Today, hydrogen has several industrial uses, including in oil refining, ammonia production, methanol production, and steel production. Clean hydrogen can significantly reduce the carbon footprint of these industries. DOE's H2@Scale initiative is researching the vast impact hydrogen can have on different applications, including heavy duty applications that are hard to decarbonize using other approaches. Examples include heavy duty trucks, rail transportation and maritime applications as well as backup power for data centers.

Some Challenges Remain

Although clean hydrogen could be an important source of energy in the future, limitations still exist. Because it currently costs more to produce, hydrogen from renewables accounts for less than 1% of annual hydrogen production, while hydrogen from natural gas represents 95%. To reduce the carbon footprint of hydrogen production and enable at scale hydrogen use, on June 7, 2021, DOE announced the Hydrogen Shot, aiming to reduce the cost of clean hydrogen by 80% to $1 per 1 kilogram in 1 decade ("1 1 1").

■ ■ ■

▶ [WHAT IS REQUIRED]: Extend the passage on clean hydrogen and its industrial uses, picking up after its final sentence. The records play no part in this work.

■ ■ ■

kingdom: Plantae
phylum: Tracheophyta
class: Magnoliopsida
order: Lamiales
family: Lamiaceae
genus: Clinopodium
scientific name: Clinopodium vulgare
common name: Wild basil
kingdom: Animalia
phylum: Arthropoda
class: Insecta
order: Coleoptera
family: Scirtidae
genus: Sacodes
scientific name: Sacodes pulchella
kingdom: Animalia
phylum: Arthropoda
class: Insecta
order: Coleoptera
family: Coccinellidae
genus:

■ ■ ■

▶ [ANSWER FOR THIS EXERCISE]:
Since hydrogen flammable, similar to other gaseous fuels, and has low energy density (i.e., it takes up physical space), storage and transport is also a challenge. Bulk transportation of hydrogen will require further investments in pressurizing, cooling, transport pipelines, and local hydrogen production for direct use. Hydrogen from renewables is also currently less efficient due to the conversion processes, with some energy lost during electrolysis. However, research work and demonstrations to tackle this challenge and to improve the efficiency in the electricity conversion process are underway. 

The Outlook for Hydrogen from Wind

While only a fraction of today’s energy mix, hydrogen produced using wind energy could become a key component in a global zero-carbon future. DOE’s Hydrogen and Fuel Cell Technologies Office is looking at scenarios showing potential for 5X growth in hydrogen production from current levels.  As offshore wind and other renewables grow, the opportunities to produce and store clean hydrogen will also expand. Clean hydrogen can help the United States and other countries meet the energy demands of tomorrow.